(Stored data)
# # # # #
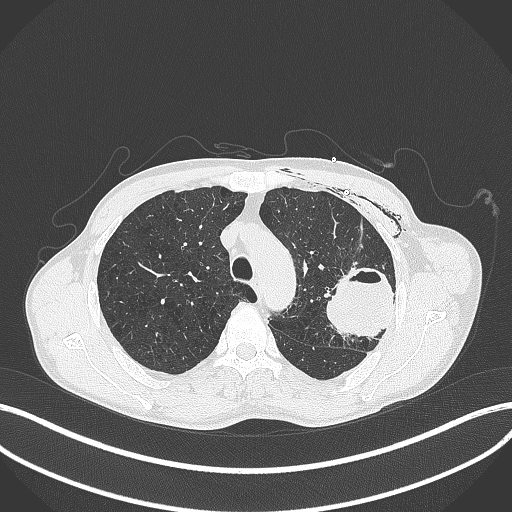
Chest CT, one axial slice. Position 303 of 457 along the scan axis. 120 kVp. Lung window (W 1500 / L -600 HU). 512 × 512 image matrix, field of view 400 × 400 mm. Patient: male, 58 years. Case-level facts recorded for this patient, not image findings: clinical TNM (as recorded): T3 N0 M0.
Annotated regions visible in this slice (rectangle marked by the reading radiologist):
- lung tumour (recorded histology: adenocarcinoma): bounding box (x1, y1, x2, y2) in pixels: (325, 266, 394, 343)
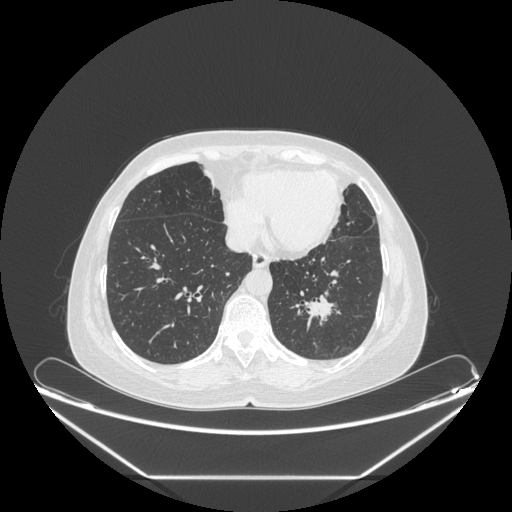
Chest CT, one axial slice. Position 79 of 241 along the scan axis. Reconstruction kernel STANDARD. Lung window (W 1500 / L -600 HU). 1.25 mm slice thickness. 512 × 512 image matrix, field of view 451 × 451 mm. Patient: female, 63 years. Case-level facts recorded for this patient, not image findings: clinical TNM (as recorded): T1c N0 M0; histopathological grade: G2-3.
Outlined on this slice (bounding box drawn by a radiologist):
- lung tumour (recorded histology: adenocarcinoma): bounding box (x1, y1, x2, y2) in pixels: (294, 289, 337, 335)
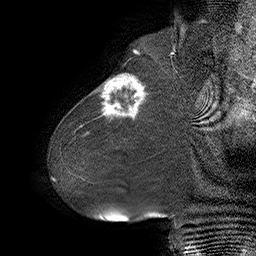
Breast MRI (dynamic contrast-enhanced), one sagittal slice; position 13 of 55 along the scan axis; dynamic contrast-enhanced series, time point 2 of 6 at this slice position (early post-contrast); 1.5 T; TE 4.5 ms, TR 32.4 ms; 3 mm slice thickness; 256 × 256 image matrix, field of view 180 × 180 mm. Female patient. From the clinical record (not read from this slice): setting: breast cancer imaged before/during neoadjuvant chemotherapy; receptor status: HER2-positive.
Outlined on this slice (semi-automatically segmented with operator editing):
- analysis volume of interest (the breast-tissue region the enhancement analysis was run in; not a lesion): bounding box (x1, y1, x2, y2) in pixels: (80, 64, 163, 134)
- tumour enhancement mask (voxels above the 100 % enhancement threshold inside the analysis volume of interest): (100, 75, 146, 118)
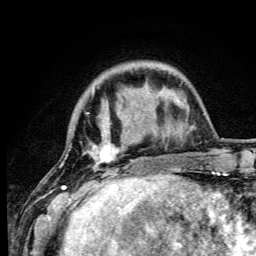
Breast MRI (dynamic contrast-enhanced), one axial slice. Slice 16 of 105 in the series (ordered by position). Cropped to one breast. Dynamic contrast-enhanced series, time point 2 of 6 at this slice position (early post-contrast). 3 T. TE 4.2 ms, TR 8.5 ms. 1.2 mm slice thickness. 256 × 256 image matrix. Female patient.
Annotated regions visible in this slice (semi-automatic segmentation, software-assisted and operator-edited):
- enhancing-tissue mask used for the functional tumour volume (all voxels passing the contrast-enhancement thresholds inside the analysis volume; usually the tumour): bounding box (x1, y1, x2, y2) in pixels: (61, 88, 144, 191)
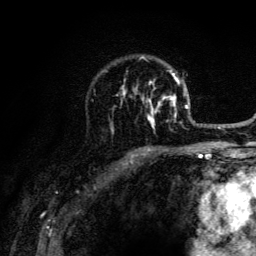
Breast MRI (dynamic contrast-enhanced), one axial slice. Position 89 of 134 along the scan axis. Cropped to one breast. Dynamic contrast-enhanced series, time point 2 of 6 at this slice position (early post-contrast). 3 T. TE 4.2 ms, TR 8.6 ms. 1.2 mm slice thickness. 256 × 256 image matrix. Female patient.
Outlined on this slice (semi-automatically segmented with operator editing):
- enhancing-tissue mask used for the functional tumour volume (all voxels passing the contrast-enhancement thresholds inside the analysis volume; usually the tumour): bounding box <109,55,203,129> (left, top, right, bottom; pixels)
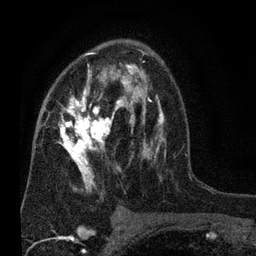
Breast MRI (dynamic contrast-enhanced), one axial slice. Position 44 of 80 along the scan axis. Cropped to one breast. Dynamic contrast-enhanced series, time point 2 of 7 at this slice position (early post-contrast). 3 T. TE 2.2 ms, TR 5.5 ms. 2 mm slice thickness. 256 × 256 image matrix, field of view 150 × 150 mm. Female patient.
Structures marked on this image (semi-automatically segmented with operator editing):
- enhancing-tissue mask used for the functional tumour volume (all voxels passing the contrast-enhancement thresholds inside the analysis volume; usually the tumour): bounding box [x1, y1, x2, y2] px = [57, 49, 166, 192]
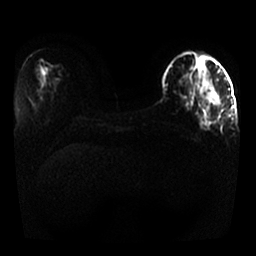
Breast MRI, one axial slice. Slice 11 of 25 in the series (ordered by position). Diffusion-weighted series; image 2 of 4 stored at this slice position (different b-values; order by instance number). 1.5 T. 256 × 256 image matrix. Female patient.
Outlined on this slice (manually delineated by an expert):
- tumour on diffusion-weighted imaging: bounding box (x1, y1, x2, y2) in pixels: (206, 91, 219, 105)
# # # # #
An exact repeat of the lines from the one containing "Outlined on this slice (manually" through the final line above, both included, is the whole answer.

Outlined on this slice (manually delineated by an expert):
- tumour on diffusion-weighted imaging: bounding box (x1, y1, x2, y2) in pixels: (206, 91, 219, 105)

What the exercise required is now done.